There’s a growing trend of patient care moving away from hospitals and clinics and into homes. Healthcare providers are also driving this, as home care can help in improving efficiency and reducing costs incurred by doctors and hospitals. Portable medical electronics technology can expedite this process.
In the most basic form, portable medical devices are all battery-operated, microcontrolled handheld devices that take and analyze measurements using various bio-sensors on a patient.
There are several functional blocks that are common to most portable home-based and consumer medical devices:
• Bio-sensor(s) or bio transducers
• Amplification and analog-to-digital conversion of the sensor input
• Power management: system power control and power sequencing
• Microcontroller: low-power operation and control.
• User interface: display and human machine interface: keypads, scrollwheels, buttons and switches
Additional requirements may drive needs for:
• Storage: interface to multiple standards
• Interfaces: wireless and wired
• Audio feedback or notification
Portable medical devices must offer low-power consumption to extend battery life. Making the device robust and adhering to health governance rules are additional requirements. And like all designs, faster time-to-market, low cost, reliability and small form factors are important.
While engineering is generally about making trade-offs between opposing features, specifications, and space constraints, such trade-offs are generally difficult to make in the portable medical arena. The requirements in this market are often incongruous—the need for a small form factor along with high functionality; low power consumption along with highperformance analog; and long battery life along with high processing capability.

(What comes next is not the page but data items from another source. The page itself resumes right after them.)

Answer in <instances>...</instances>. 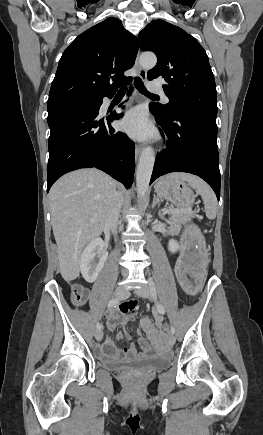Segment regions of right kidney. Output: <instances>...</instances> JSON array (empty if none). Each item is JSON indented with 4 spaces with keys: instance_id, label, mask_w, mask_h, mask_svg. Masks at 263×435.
Returning a JSON list of instances; mask_svg holds the SVG:
<instances>
[{
    "instance_id": "right-kidney-1",
    "label": "right kidney",
    "mask_w": 263,
    "mask_h": 435,
    "mask_svg": "<svg viewBox=\"0 0 263 435\" xmlns=\"http://www.w3.org/2000/svg\"><path fill=\"white\" fill-rule=\"evenodd\" d=\"M108 257V252L100 238L92 240L84 249L80 259V270L84 279L94 282L102 270Z\"/></svg>"
}]
</instances>
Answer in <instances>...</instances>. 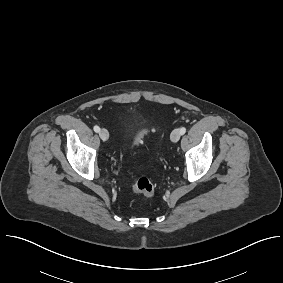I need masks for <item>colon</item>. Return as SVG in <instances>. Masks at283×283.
<instances>
[{"instance_id":"5ec220e1","label":"colon","mask_w":283,"mask_h":283,"mask_svg":"<svg viewBox=\"0 0 283 283\" xmlns=\"http://www.w3.org/2000/svg\"><path fill=\"white\" fill-rule=\"evenodd\" d=\"M145 134L146 131L140 132L135 139V143H140ZM133 190L147 198H152L155 194L154 185L147 177H139L136 179L133 184Z\"/></svg>"}]
</instances>
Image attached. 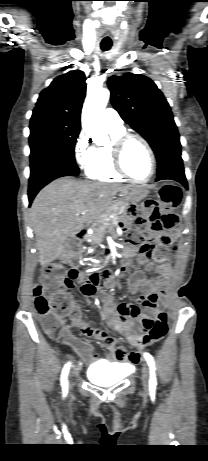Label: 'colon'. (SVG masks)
I'll return each mask as SVG.
<instances>
[{
  "label": "colon",
  "mask_w": 208,
  "mask_h": 461,
  "mask_svg": "<svg viewBox=\"0 0 208 461\" xmlns=\"http://www.w3.org/2000/svg\"><path fill=\"white\" fill-rule=\"evenodd\" d=\"M182 191L179 187L166 184L159 191V199L146 200L142 207V214L137 217L140 227L151 228L153 235L158 239L157 244L146 239L141 231L130 235V243L137 245L140 251H154V258H164L165 249L159 247L161 229H172L179 223V216L175 212L181 204ZM82 277H89L75 268L66 269L61 263H51L43 267L40 281L35 285L33 296L35 307L42 319L46 333L54 339L67 338L59 324L60 317L79 315V307L74 296L69 292L75 283H80ZM145 333L140 340H129L128 345L134 354H139L141 348H146L159 340L167 333L169 325L165 313L156 318L146 317Z\"/></svg>",
  "instance_id": "colon-1"
}]
</instances>
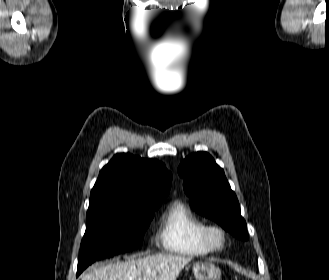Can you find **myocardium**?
Wrapping results in <instances>:
<instances>
[{"instance_id": "f54148a6", "label": "myocardium", "mask_w": 329, "mask_h": 280, "mask_svg": "<svg viewBox=\"0 0 329 280\" xmlns=\"http://www.w3.org/2000/svg\"><path fill=\"white\" fill-rule=\"evenodd\" d=\"M202 240L211 251H220L226 245V231L217 224H206L202 229Z\"/></svg>"}]
</instances>
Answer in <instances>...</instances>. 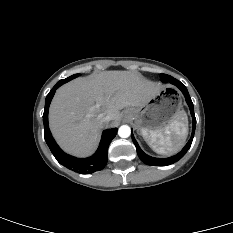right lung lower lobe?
<instances>
[{"instance_id":"obj_1","label":"right lung lower lobe","mask_w":233,"mask_h":233,"mask_svg":"<svg viewBox=\"0 0 233 233\" xmlns=\"http://www.w3.org/2000/svg\"><path fill=\"white\" fill-rule=\"evenodd\" d=\"M64 83H66L65 80H60L52 88V90L46 97L45 109L43 114V123H44V131H45L44 137L52 154L60 164L67 167L68 169L74 170L81 174H86V173L91 174L105 167L108 159V155H107L108 146L111 140L116 136L117 128L108 129L103 132L101 142L97 151L89 158H75L73 156L64 153L59 148L54 138L52 137L48 126V109L50 102L54 96L56 89Z\"/></svg>"}]
</instances>
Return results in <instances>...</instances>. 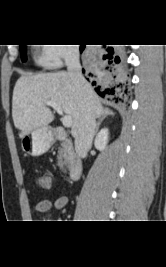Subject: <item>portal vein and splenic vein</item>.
Returning <instances> with one entry per match:
<instances>
[{
    "mask_svg": "<svg viewBox=\"0 0 166 267\" xmlns=\"http://www.w3.org/2000/svg\"><path fill=\"white\" fill-rule=\"evenodd\" d=\"M45 105L52 107L54 110H56L60 115H62V123L64 127H71L72 126V117L70 115H64L63 114V109L61 108L60 105L53 101H47L45 102Z\"/></svg>",
    "mask_w": 166,
    "mask_h": 267,
    "instance_id": "18ae733b",
    "label": "portal vein and splenic vein"
}]
</instances>
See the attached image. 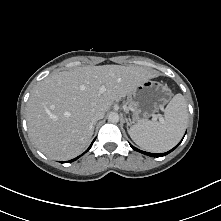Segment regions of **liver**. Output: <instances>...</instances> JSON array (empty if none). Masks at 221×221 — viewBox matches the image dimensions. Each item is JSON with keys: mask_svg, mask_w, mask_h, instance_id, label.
<instances>
[{"mask_svg": "<svg viewBox=\"0 0 221 221\" xmlns=\"http://www.w3.org/2000/svg\"><path fill=\"white\" fill-rule=\"evenodd\" d=\"M156 76L144 67L121 65L85 66L52 74L36 85L27 102L29 135L50 159H72L90 142L94 113H105L115 100ZM102 86L106 90L100 93Z\"/></svg>", "mask_w": 221, "mask_h": 221, "instance_id": "1", "label": "liver"}]
</instances>
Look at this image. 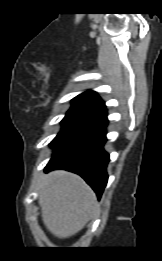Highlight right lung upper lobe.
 Returning a JSON list of instances; mask_svg holds the SVG:
<instances>
[{
  "label": "right lung upper lobe",
  "instance_id": "cb5924a9",
  "mask_svg": "<svg viewBox=\"0 0 162 261\" xmlns=\"http://www.w3.org/2000/svg\"><path fill=\"white\" fill-rule=\"evenodd\" d=\"M79 97H83V98H87V99H90V100L100 102L103 105V108H105L104 102L99 98L97 93L94 92V91H91V90L86 91V92L80 94Z\"/></svg>",
  "mask_w": 162,
  "mask_h": 261
}]
</instances>
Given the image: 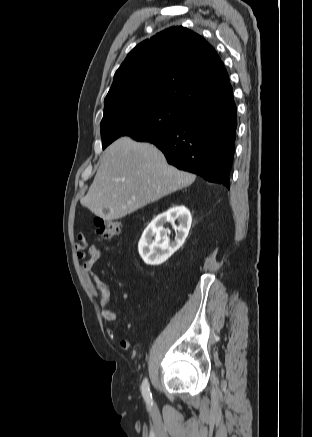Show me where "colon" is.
Here are the masks:
<instances>
[{
  "label": "colon",
  "mask_w": 312,
  "mask_h": 437,
  "mask_svg": "<svg viewBox=\"0 0 312 437\" xmlns=\"http://www.w3.org/2000/svg\"><path fill=\"white\" fill-rule=\"evenodd\" d=\"M121 225L118 221L107 220L104 218L95 219V235L99 238L109 239L120 233Z\"/></svg>",
  "instance_id": "colon-1"
}]
</instances>
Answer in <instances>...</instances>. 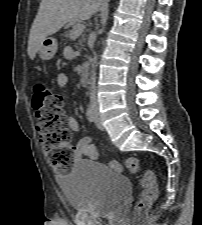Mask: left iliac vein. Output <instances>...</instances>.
<instances>
[{"label":"left iliac vein","instance_id":"4c4485c4","mask_svg":"<svg viewBox=\"0 0 202 225\" xmlns=\"http://www.w3.org/2000/svg\"><path fill=\"white\" fill-rule=\"evenodd\" d=\"M94 111H95V124H96L97 128L103 129L104 127H103L101 118L99 116V113H98V110L96 107L94 108Z\"/></svg>","mask_w":202,"mask_h":225}]
</instances>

An excellent example system is a portable Patient Vital Signs Monitor, which measures blood pressure, heart rate, pulse oxygen and temperature using IR thermometry. Using a programmable system-on-chip (PSoC) in this design reduces design complexity by offering configurable integration of the complete signal chain for analog signal processing, resulting in significant space and cost savings. A single PSoC can accomplish all the control functions needed in this design, performing different tasks at different times depending on the operation taking place.
A Patient Vital Signs Monitor using PSoC has the advantage of emulating most of the required peripherals inside one chip. A single PSoC includes Flash and SRAM memory, an MCU, ADCs, PWM, filters, USB control and capacitive sensing. LCD drive is integrated in the PSoC. Only the pressure transducer and the LCD display are external to PSoC. Clearly, there is an immediate component count reduction, with most peripheral components integrated into the SOC.
The entire signal chain for analog signal processing of blood pressure pulses is configured inside PSoC. This design interfaces to an external pressure transducer and the blood pressure cuff, and motors for driving the airflow in the air chamber with a relay valve and rolling pump. An external display interfaces to PSoC to provide better readability of physiological data.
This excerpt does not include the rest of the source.